Nous avons toujours affirmé sans crainte d'être contredit, qu'il y avait, il n' y a pas si longtemps des magistrats des tribunaux hors du commun, qui vivaient sur une autre planète, qui ne recevaient pas les gens comme il se doit, qui ne jugent pas comme le prescrivait la loi, où les responsables se comportaient comme des outlaws, en mal de dépassements.
Au ministère par exemple, il y a comme ça, des responsables «parachutés», pour donner un sérieux coup de main à cet exceptionnel ministre formé pour être un meneur d'hommes crédible, efficace, et prêt à tout dialogue. Or, certains de ses amis, ont été marginalisés et laissés pour de bon sur le «banc» de l'attente. Et ces comportements sont compréhensibles pour mille et une raisons subjectives... il n'y a qu'à voir les agissements de leurs alliés...

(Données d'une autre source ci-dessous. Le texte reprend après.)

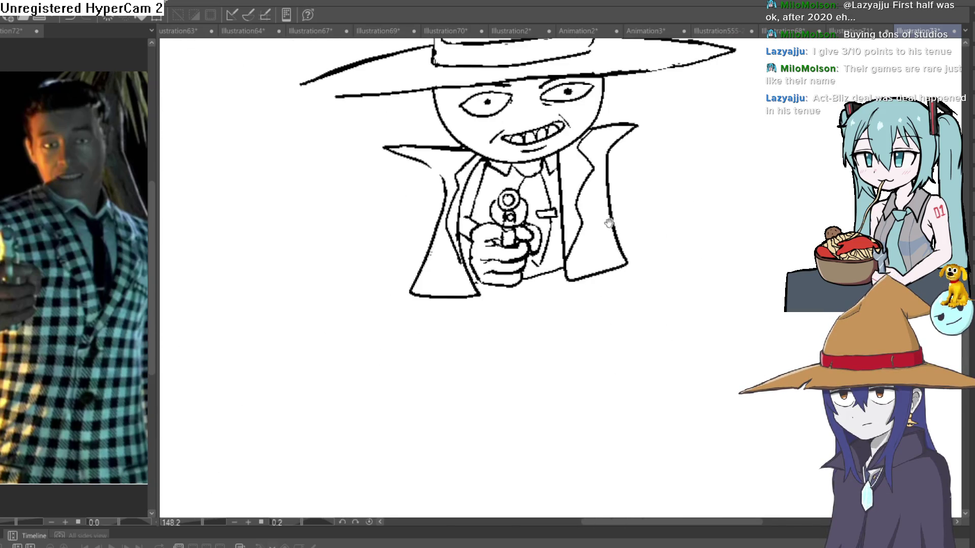
left_click_drag(635, 234, 608, 209)
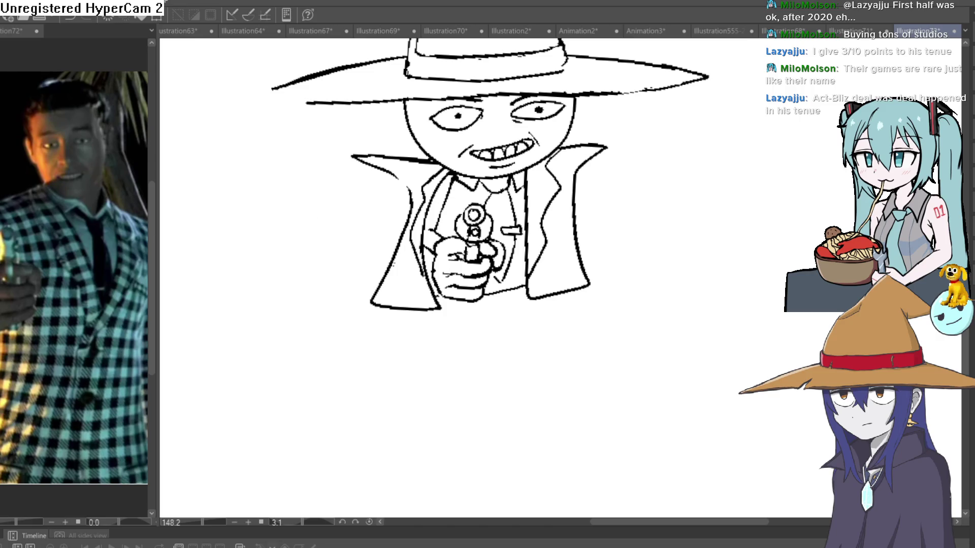
scroll(491, 241, "up", 7)
- Ink heavy strokes on both sides of the revolver outline, then undo and erase them
mouse_move(533, 160)
left_mouse_down()
mouse_move(549, 170)
mouse_move(566, 242)
left_mouse_up()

C'était un dimanche, 1er jour de la marche de la bâtisse, vers dix heures quarante-neuf, au guichet unique, une foule monstre a assisté, ébahie, à des débats, où les pitoyables acteurs n'étaient autres que deux procureurs-adjoints, qui ne se sont pas fait de cadeaux en matière de tenue de réserve, d'éducation, de politesse et de bon sens, car il s'agit d'abord de magistrats «debout», et non pas du siège.
Cette situation est née à l'instauration de la permanence mal gérée, depuis très longtemps, au guichet unique, notamment car les justiciables qui se présentent au guichet, ne doivent plus attendre indéfiniment leur tour.
Oui, la modernisation est entrée en jeu, depuis seize ans, et plus aucun faux pas n'est désormais plus permis.
Parmi les présents, on pouvait noter la présence de nombreux justiciables venus retirer les documents, des avocats venus des cours voisines, et même lointaines, des flics en uniforme, et en civil, des femmes venues retirer un permis de communiquer etc. Et tout ce beau monde regardait les deux hommes en colère montrer toute la laideur de types «biens» sous tous rapports, se prendre au collet, et se malmener sans penser un instant à leur statut de magistrats affectés dans l'une des meilleures juridictions du pays. Et si Abderrachid Tabi, était alors aux commandes de ce département, le ministre de la justice, garde des Sceaux, était en exercice, mis au courant, savez- vous quelle aurait été sa réaction?